We've often heard the joke that nothing goes to windward like a 747. Just substitute a Ford F250 for the 747. Each hour driving north, we covered more than a day's travel for Jr by water. So, our first stop, Daytona Beach, was the equivalent of 7 or 8 days of travel by boat.
With several tons of boat and trailer behind us, logistics for the trip became more complicated. Stops for fuel needed to be truck stops. Hotels needed to have large vehicle parking, preferably with pull-through spots. Rest areas were the favorite rest stops. Careful consideration was needed when pulling into parking spaces. There was no way we were going to be able to manhandle this trailer into a tight spot. The truck would need to do the work.
Once we finished the first highway trip, our first peek inside the boat showed we had stowed everything well for the normal side to side motion we were used to, but hadn't considered the momentum of things moving forward when the trailer comes to a more sudden stop. Some well-placed bungees kept the storage drawers in place for future legs. Then there was the rain. When it's coming down at 60mph, it finds new ways to get inside. There were some odd water trails, but nothing excessive. Another surprise was the dirt all over the main saloon inside the boat. We had expected this to be all over the exterior. Hmmm. . . Outside, the boat tie-downs and those for the mast and bimini supports all held well, but we found that we needed to add some chafe protection to the rear boat straps to keep them from damaging the hull. The flags are not working out well either, so we'll need to get something more durable for the long term. Although they did provide an unexpected benefit. The mount for the windex and mast light broke off while underway and was caught in one of them.
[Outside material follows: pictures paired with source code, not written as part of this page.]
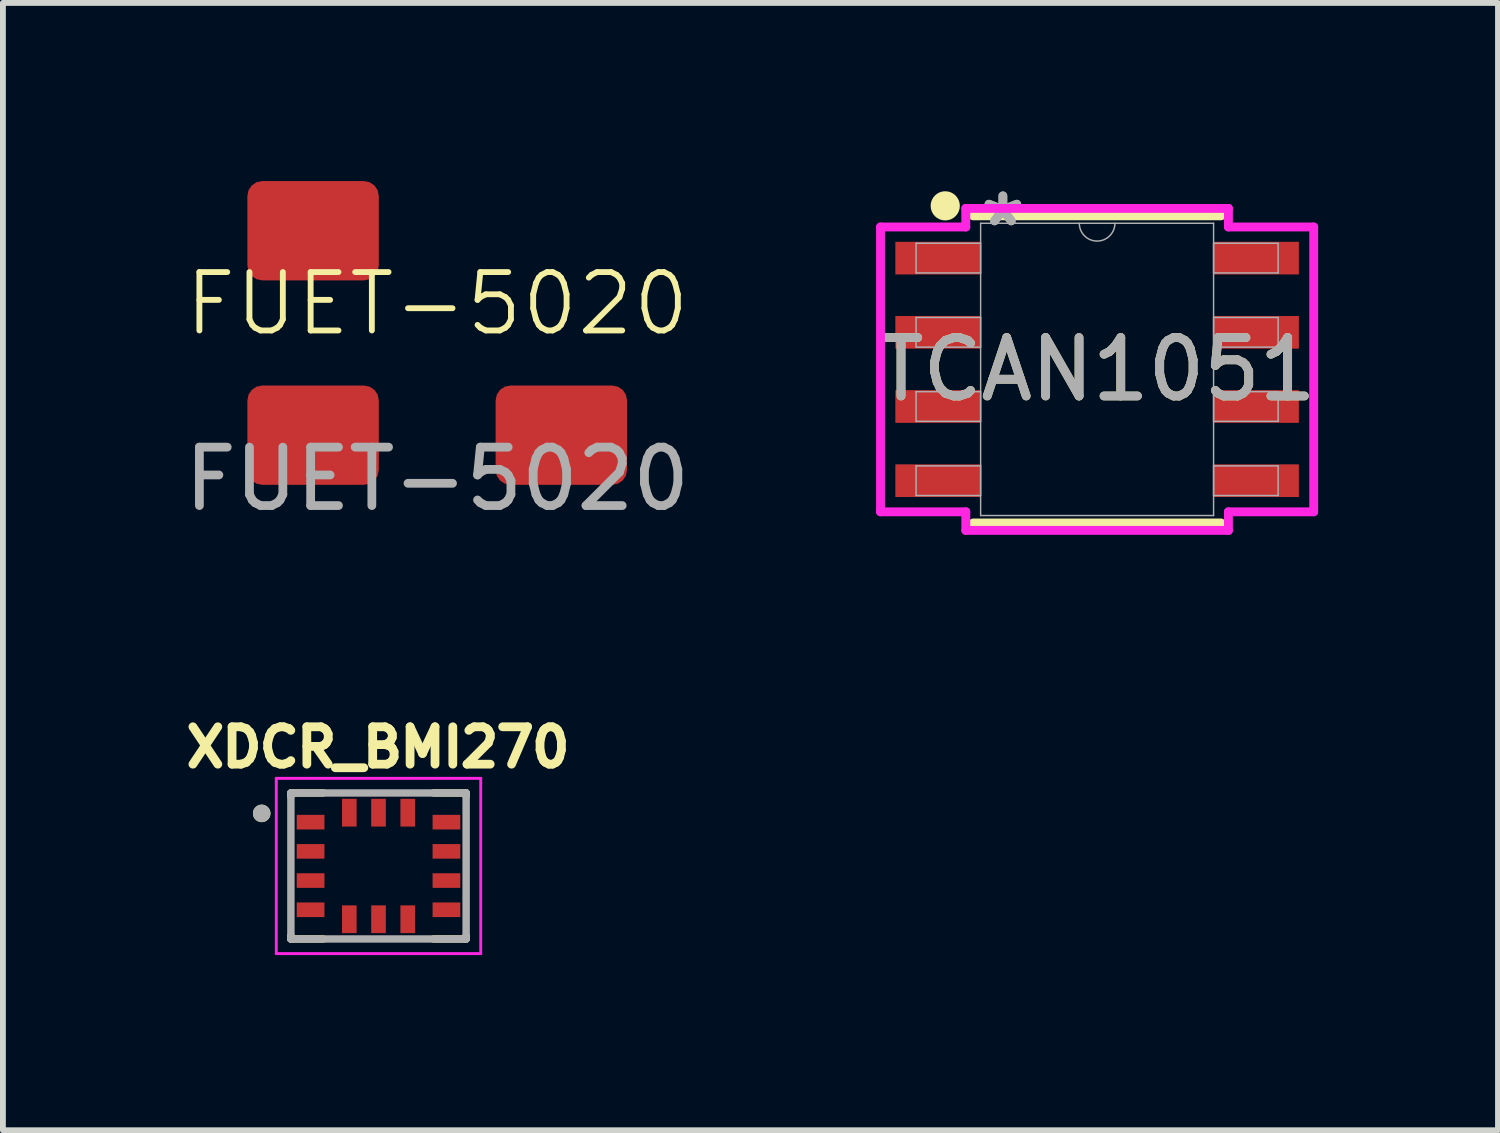
<source format=kicad_pcb>
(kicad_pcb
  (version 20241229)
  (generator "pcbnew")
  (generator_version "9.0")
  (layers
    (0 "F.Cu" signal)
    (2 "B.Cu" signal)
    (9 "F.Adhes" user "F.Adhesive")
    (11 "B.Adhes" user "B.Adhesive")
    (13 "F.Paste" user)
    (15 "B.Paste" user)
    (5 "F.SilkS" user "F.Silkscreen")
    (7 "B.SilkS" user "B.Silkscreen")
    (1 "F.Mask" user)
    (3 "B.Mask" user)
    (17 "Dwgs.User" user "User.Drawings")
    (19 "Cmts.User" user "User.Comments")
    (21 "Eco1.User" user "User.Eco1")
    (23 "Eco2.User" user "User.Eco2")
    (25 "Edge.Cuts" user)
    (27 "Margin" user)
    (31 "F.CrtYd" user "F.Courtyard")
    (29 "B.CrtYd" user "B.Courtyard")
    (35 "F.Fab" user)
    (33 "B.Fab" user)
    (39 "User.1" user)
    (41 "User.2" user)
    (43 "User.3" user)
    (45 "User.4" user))
  (footprint "XDCR_BMI270"
    (layer "F.Cu")
    (at 3.43 11.775)
    (property "Reference" "XDCR_BMI270" (at -0.008 -2.031 0) (layer "F.SilkS") (effects (font (size 0.64 0.64) (thickness 0.15))))
    (attr smd)
    (fp_line (start -1.5 -1.25) (end -1.5 -1.195) (stroke (width 0.127) (type solid)) (layer "F.SilkS"))
    (fp_line (start -1.5 -1.25) (end -0.945 -1.25) (stroke (width 0.127) (type solid)) (layer "F.SilkS"))
    (fp_line (start -1.5 1.195) (end -1.5 1.25) (stroke (width 0.127) (type solid)) (layer "F.SilkS"))
    (fp_line (start -1.5 1.25) (end -0.945 1.25) (stroke (width 0.127) (type solid)) (layer "F.SilkS"))
    (fp_line (start 0.945 -1.25) (end 1.5 -1.25) (stroke (width 0.127) (type solid)) (layer "F.SilkS"))
    (fp_line (start 0.945 1.25) (end 1.5 1.25) (stroke (width 0.127) (type solid)) (layer "F.SilkS"))
    (fp_line (start 1.5 -1.25) (end 1.5 -1.195) (stroke (width 0.127) (type solid)) (layer "F.SilkS"))
    (fp_line (start 1.5 1.195) (end 1.5 1.25) (stroke (width 0.127) (type solid)) (layer "F.SilkS"))
    (fp_circle (center -2 -0.9) (end -1.925 -0.9) (stroke (width 0.15) (type solid)) (fill no) (layer "F.SilkS"))
    (fp_line (start -1.75 -1.5) (end 1.75 -1.5) (stroke (width 0.05) (type solid)) (layer "F.CrtYd"))
    (fp_line (start -1.75 1.5) (end -1.75 -1.5) (stroke (width 0.05) (type solid)) (layer "F.CrtYd"))
    (fp_line (start 1.75 -1.5) (end 1.75 1.5) (stroke (width 0.05) (type solid)) (layer "F.CrtYd"))
    (fp_line (start 1.75 1.5) (end -1.75 1.5) (stroke (width 0.05) (type solid)) (layer "F.CrtYd"))
    (fp_line (start -1.5 -1.25) (end -1.5 1.25) (stroke (width 0.127) (type solid)) (layer "F.Fab"))
    (fp_line (start -1.5 1.25) (end 1.5 1.25) (stroke (width 0.127) (type solid)) (layer "F.Fab"))
    (fp_line (start 1.5 -1.25) (end -1.5 -1.25) (stroke (width 0.127) (type solid)) (layer "F.Fab"))
    (fp_line (start 1.5 1.25) (end 1.5 -1.25) (stroke (width 0.127) (type solid)) (layer "F.Fab"))
    (fp_circle (center -2 -0.9) (end -1.925 -0.9) (stroke (width 0.15) (type solid)) (fill no) (layer "F.Fab"))
    (pad "1" smd rect (at -1.163 -0.75) (size 0.475 0.25) (layers "F.Cu" "F.Mask" "F.Paste"))
    (pad "2" smd rect (at -1.163 -0.25) (size 0.475 0.25) (layers "F.Cu" "F.Mask" "F.Paste"))
    (pad "3" smd rect (at -1.163 0.25) (size 0.475 0.25) (layers "F.Cu" "F.Mask" "F.Paste"))
    (pad "4" smd rect (at -1.163 0.75) (size 0.475 0.25) (layers "F.Cu" "F.Mask" "F.Paste"))
    (pad "5" smd rect (at -0.5 0.912) (size 0.25 0.475) (layers "F.Cu" "F.Mask" "F.Paste"))
    (pad "6" smd rect (at 0 0.912) (size 0.25 0.475) (layers "F.Cu" "F.Mask" "F.Paste"))
    (pad "7" smd rect (at 0.5 0.912) (size 0.25 0.475) (layers "F.Cu" "F.Mask" "F.Paste"))
    (pad "8" smd rect (at 1.163 0.75) (size 0.475 0.25) (layers "F.Cu" "F.Mask" "F.Paste"))
    (pad "9" smd rect (at 1.163 0.25) (size 0.475 0.25) (layers "F.Cu" "F.Mask" "F.Paste"))
    (pad "10" smd rect (at 1.163 -0.25) (size 0.475 0.25) (layers "F.Cu" "F.Mask" "F.Paste"))
    (pad "11" smd rect (at 1.163 -0.75) (size 0.475 0.25) (layers "F.Cu" "F.Mask" "F.Paste"))
    (pad "12" smd rect (at 0.5 -0.912) (size 0.25 0.475) (layers "F.Cu" "F.Mask" "F.Paste"))
    (pad "13" smd rect (at 0 -0.912) (size 0.25 0.475) (layers "F.Cu" "F.Mask" "F.Paste"))
    (pad "14" smd rect (at -0.5 -0.912) (size 0.25 0.475) (layers "F.Cu" "F.Mask" "F.Paste")))
  (footprint "TCAN1051"
    (layer "F.Cu")
    (at 15.732 3.274)
    (property "Reference" "TCAN1051" (at 0 0 0) (unlocked yes) (layer "F.SilkS") (effects (font (size 1 1) (thickness 0.15))))
    (attr smd)
    (fp_line (start -2.121 2.629) (end 2.121 2.629) (stroke (width 0.152) (type solid)) (layer "F.SilkS"))
    (fp_line (start 2.121 -2.629) (end -2.121 -2.629) (stroke (width 0.152) (type solid)) (layer "F.SilkS"))
    (fp_circle (center -2.6 -2.8) (end -2.475 -2.8) (stroke (width 0.25) (type solid)) (fill no) (layer "F.SilkS"))
    (fp_line (start -3.708 -2.438) (end -2.248 -2.438) (stroke (width 0.152) (type solid)) (layer "F.CrtYd"))
    (fp_line (start -3.708 2.438) (end -3.708 -2.438) (stroke (width 0.152) (type solid)) (layer "F.CrtYd"))
    (fp_line (start -3.708 2.438) (end -2.248 2.438) (stroke (width 0.152) (type solid)) (layer "F.CrtYd"))
    (fp_line (start -2.248 -2.756) (end 2.248 -2.756) (stroke (width 0.152) (type solid)) (layer "F.CrtYd"))
    (fp_line (start -2.248 -2.438) (end -2.248 -2.756) (stroke (width 0.152) (type solid)) (layer "F.CrtYd"))
    (fp_line (start -2.248 2.756) (end -2.248 2.438) (stroke (width 0.152) (type solid)) (layer "F.CrtYd"))
    (fp_line (start 2.248 -2.756) (end 2.248 -2.438) (stroke (width 0.152) (type solid)) (layer "F.CrtYd"))
    (fp_line (start 2.248 2.438) (end 2.248 2.756) (stroke (width 0.152) (type solid)) (layer "F.CrtYd"))
    (fp_line (start 2.248 2.756) (end -2.248 2.756) (stroke (width 0.152) (type solid)) (layer "F.CrtYd"))
    (fp_line (start 3.708 -2.438) (end 2.248 -2.438) (stroke (width 0.152) (type solid)) (layer "F.CrtYd"))
    (fp_line (start 3.708 -2.438) (end 3.708 2.438) (stroke (width 0.152) (type solid)) (layer "F.CrtYd"))
    (fp_line (start 3.708 2.438) (end 2.248 2.438) (stroke (width 0.152) (type solid)) (layer "F.CrtYd"))
    (fp_line (start -3.099 -2.159) (end -3.099 -1.651) (stroke (width 0.025) (type solid)) (layer "F.Fab"))
    (fp_line (start -3.099 -1.651) (end -1.994 -1.651) (stroke (width 0.025) (type solid)) (layer "F.Fab"))
    (fp_line (start -3.099 -0.889) (end -3.099 -0.381) (stroke (width 0.025) (type solid)) (layer "F.Fab"))
    (fp_line (start -3.099 -0.381) (end -1.994 -0.381) (stroke (width 0.025) (type solid)) (layer "F.Fab"))
    (fp_line (start -3.099 0.381) (end -3.099 0.889) (stroke (width 0.025) (type solid)) (layer "F.Fab"))
    (fp_line (start -3.099 0.889) (end -1.994 0.889) (stroke (width 0.025) (type solid)) (layer "F.Fab"))
    (fp_line (start -3.099 1.651) (end -3.099 2.159) (stroke (width 0.025) (type solid)) (layer "F.Fab"))
    (fp_line (start -3.099 2.159) (end -1.994 2.159) (stroke (width 0.025) (type solid)) (layer "F.Fab"))
    (fp_line (start -1.994 -2.502) (end -1.994 2.502) (stroke (width 0.025) (type solid)) (layer "F.Fab"))
    (fp_line (start -1.994 -2.159) (end -3.099 -2.159) (stroke (width 0.025) (type solid)) (layer "F.Fab"))
    (fp_line (start -1.994 -1.651) (end -1.994 -2.159) (stroke (width 0.025) (type solid)) (layer "F.Fab"))
    (fp_line (start -1.994 -0.889) (end -3.099 -0.889) (stroke (width 0.025) (type solid)) (layer "F.Fab"))
    (fp_line (start -1.994 -0.381) (end -1.994 -0.889) (stroke (width 0.025) (type solid)) (layer "F.Fab"))
    (fp_line (start -1.994 0.381) (end -3.099 0.381) (stroke (width 0.025) (type solid)) (layer "F.Fab"))
    (fp_line (start -1.994 0.889) (end -1.994 0.381) (stroke (width 0.025) (type solid)) (layer "F.Fab"))
    (fp_line (start -1.994 1.651) (end -3.099 1.651) (stroke (width 0.025) (type solid)) (layer "F.Fab"))
    (fp_line (start -1.994 2.159) (end -1.994 1.651) (stroke (width 0.025) (type solid)) (layer "F.Fab"))
    (fp_line (start -1.994 2.502) (end 1.994 2.502) (stroke (width 0.025) (type solid)) (layer "F.Fab"))
    (fp_line (start 1.994 -2.502) (end -1.994 -2.502) (stroke (width 0.025) (type solid)) (layer "F.Fab"))
    (fp_line (start 1.994 -2.159) (end 1.994 -1.651) (stroke (width 0.025) (type solid)) (layer "F.Fab"))
    (fp_line (start 1.994 -1.651) (end 3.099 -1.651) (stroke (width 0.025) (type solid)) (layer "F.Fab"))
    (fp_line (start 1.994 -0.889) (end 1.994 -0.381) (stroke (width 0.025) (type solid)) (layer "F.Fab"))
    (fp_line (start 1.994 -0.381) (end 3.099 -0.381) (stroke (width 0.025) (type solid)) (layer "F.Fab"))
    (fp_line (start 1.994 0.381) (end 1.994 0.889) (stroke (width 0.025) (type solid)) (layer "F.Fab"))
    (fp_line (start 1.994 0.889) (end 3.099 0.889) (stroke (width 0.025) (type solid)) (layer "F.Fab"))
    (fp_line (start 1.994 1.651) (end 1.994 2.159) (stroke (width 0.025) (type solid)) (layer "F.Fab"))
    (fp_line (start 1.994 2.159) (end 3.099 2.159) (stroke (width 0.025) (type solid)) (layer "F.Fab"))
    (fp_line (start 1.994 2.502) (end 1.994 -2.502) (stroke (width 0.025) (type solid)) (layer "F.Fab"))
    (fp_line (start 3.099 -2.159) (end 1.994 -2.159) (stroke (width 0.025) (type solid)) (layer "F.Fab"))
    (fp_line (start 3.099 -1.651) (end 3.099 -2.159) (stroke (width 0.025) (type solid)) (layer "F.Fab"))
    (fp_line (start 3.099 -0.889) (end 1.994 -0.889) (stroke (width 0.025) (type solid)) (layer "F.Fab"))
    (fp_line (start 3.099 -0.381) (end 3.099 -0.889) (stroke (width 0.025) (type solid)) (layer "F.Fab"))
    (fp_line (start 3.099 0.381) (end 1.994 0.381) (stroke (width 0.025) (type solid)) (layer "F.Fab"))
    (fp_line (start 3.099 0.889) (end 3.099 0.381) (stroke (width 0.025) (type solid)) (layer "F.Fab"))
    (fp_line (start 3.099 1.651) (end 1.994 1.651) (stroke (width 0.025) (type solid)) (layer "F.Fab"))
    (fp_line (start 3.099 2.159) (end 3.099 1.651) (stroke (width 0.025) (type solid)) (layer "F.Fab"))
    (fp_arc (start 0.3048 -2.5019) (mid 0 -2.1971) (end -0.3048 -2.5019) (stroke (width 0.0254) (type solid)) (layer "F.Fab"))
    (fp_text user "${REFERENCE}" (at 0 0 0) (unlocked yes) (layer "F.Fab") (effects (font (size 1 1) (thickness 0.15))))
    (fp_text user "*" (at -1.613 -2.426 0) (layer "F.Fab") (effects (font (size 1 1) (thickness 0.15))))
    (fp_text user "*" (at -1.613 -2.426 0) (unlocked yes) (layer "F.Fab") (effects (font (size 1 1) (thickness 0.15))))
    (pad "1" smd rect (at -2.724 -1.905) (size 1.46 0.559) (layers "F.Cu" "F.Mask" "F.Paste"))
    (pad "2" smd rect (at -2.724 -0.635) (size 1.46 0.559) (layers "F.Cu" "F.Mask" "F.Paste"))
    (pad "3" smd rect (at -2.724 0.635) (size 1.46 0.559) (layers "F.Cu" "F.Mask" "F.Paste"))
    (pad "4" smd rect (at -2.724 1.905) (size 1.46 0.559) (layers "F.Cu" "F.Mask" "F.Paste"))
    (pad "5" smd rect (at 2.724 1.905) (size 1.46 0.559) (layers "F.Cu" "F.Mask" "F.Paste"))
    (pad "6" smd rect (at 2.724 0.635) (size 1.46 0.559) (layers "F.Cu" "F.Mask" "F.Paste"))
    (pad "7" smd rect (at 2.724 -0.635) (size 1.46 0.559) (layers "F.Cu" "F.Mask" "F.Paste"))
    (pad "8" smd rect (at 2.724 -1.905) (size 1.46 0.559) (layers "F.Cu" "F.Mask" "F.Paste")))
  (footprint "FUET-5020"
    (layer "F.Cu")
    (at 4.435 2.65)
    (property "Reference" "FUET-5020" (at 0 -0.5 0) (unlocked yes) (layer "F.SilkS") (effects (font (size 1 1) (thickness 0.1))))
    (attr smd)
    (fp_rect (start -3.25 -2.6) (end 3.25 2.6) (stroke (width 0.1) (type default)) (fill no) (layer "Margin"))
    (fp_text user "${REFERENCE}" (at 0 2.5 0) (unlocked yes) (layer "F.Fab") (effects (font (size 1 1) (thickness 0.15))))
    (pad "1" smd roundrect (at -2.125 1.75) (size 2.25 1.7) (layers "F.Cu" "F.Mask" "F.Paste") (roundrect_rratio 0.15))
    (pad "2" smd roundrect (at 2.125 1.75) (size 2.25 1.7) (layers "F.Cu" "F.Mask" "F.Paste") (roundrect_rratio 0.15))
    (pad "3" smd roundrect (at -2.125 -1.75) (size 2.25 1.7) (layers "F.Cu" "F.Mask" "F.Paste") (roundrect_rratio 0.15)))
  (gr_rect
    (start -3 -3)
    (end 22.595 16.3)
    (stroke (width 0.1) (type default))
    (fill no)
    (layer "Edge.Cuts")))
</source>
So, we were able to retrieve it and keep it from damaging some vehicle behind us.
It wasn't too bad for a first trip. There still a lot to learn in moving the trailer around and getting it to go exactly where we want it, but we have time to gain more experience.
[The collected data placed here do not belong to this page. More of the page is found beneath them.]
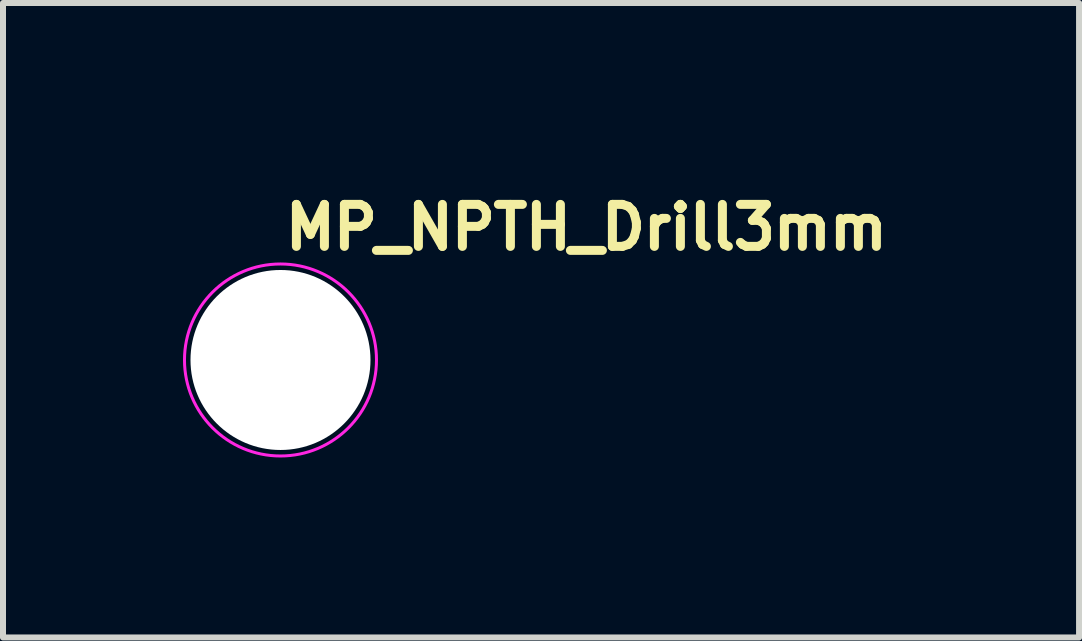
<source format=kicad_pcb>
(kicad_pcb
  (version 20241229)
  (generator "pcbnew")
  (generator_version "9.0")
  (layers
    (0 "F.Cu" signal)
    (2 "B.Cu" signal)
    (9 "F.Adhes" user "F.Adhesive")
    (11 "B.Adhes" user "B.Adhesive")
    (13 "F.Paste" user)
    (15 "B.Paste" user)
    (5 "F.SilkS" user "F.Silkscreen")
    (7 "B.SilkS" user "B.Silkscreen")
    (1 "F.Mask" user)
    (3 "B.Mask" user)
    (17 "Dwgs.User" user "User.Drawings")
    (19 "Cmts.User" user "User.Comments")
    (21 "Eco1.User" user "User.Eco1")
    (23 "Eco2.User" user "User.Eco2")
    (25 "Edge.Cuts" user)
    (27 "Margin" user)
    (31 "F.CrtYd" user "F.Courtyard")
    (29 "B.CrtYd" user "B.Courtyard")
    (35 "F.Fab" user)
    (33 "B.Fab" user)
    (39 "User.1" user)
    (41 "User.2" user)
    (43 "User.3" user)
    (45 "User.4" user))
  (footprint "MP_NPTH_Drill3mm"
    (layer "F.Cu")
    (at 1.625 2.95)
    (property "Reference" "MP_NPTH_Drill3mm" (at 0 -1.8 0) (layer "F.SilkS") (effects (font (size 0.7 0.7) (thickness 0.15)) (justify left bottom)))
    (attr exclude_from_pos_files exclude_from_bom)
    (fp_circle (center 0 0) (end 1.6 0) (stroke (width 0.05) (type default)) (fill no) (layer "F.CrtYd"))
    (pad "" np_thru_hole circle (at 0 0) (size 3 3) (drill 3) (layers "*.Cu" "*.Mask")))
  (gr_rect
    (start -3 -3)
    (end 14.935 7.575)
    (stroke (width 0.1) (type default))
    (fill no)
    (layer "Edge.Cuts")))
</source>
While in Daytona, we scheduled some time with Blake at Barefoot Boats to do some maintenance on our 2 outboards. They were running fine, but overdue for a tune-up. Blake had offered to let Dave watch and learn what he could about how they worked and how to maintain them. (Cathy came along to "document" and tried to stay out of the way.) We had never been to Blake's shop before, but it was impressive – a huge space that was almost completely full of boats he and his mechanics were working on. And there was another space next door for fiberglass work that we didn't even see. As we worked through the maintenance and repairs on the motors, we also saw that he had the right tool for every task. And how that made some difficult tasks much easier.
Passing through Daytona the week before Easter meant stopping at Angell and Phelps was a higher priority than normal. Stocked with chocolate bunnies, we were fortified for our trip north. With some help in finding a spot to park Jr along the way, we were able to spend time with friends and family as we traveled.
From there we moved back north to pick up Orion Jr, intending to make the drive to Hampton, but we were waylaid once again and decided to stop by New Bern to see Skip and Cherylle. Skip was working hard on his new project, Annie Bell, a 30 foot Oday that was looking pretty sharp. Dave offered a hand with a few 2-person projects in preparation for her maiden voyage the following weekend.
But we needed to actually finish this trip, so on the last day of April, we arrived in Hampton and began turning our attention to Orion once again, until we take Jr on the road again. She seems to like going to windward this way.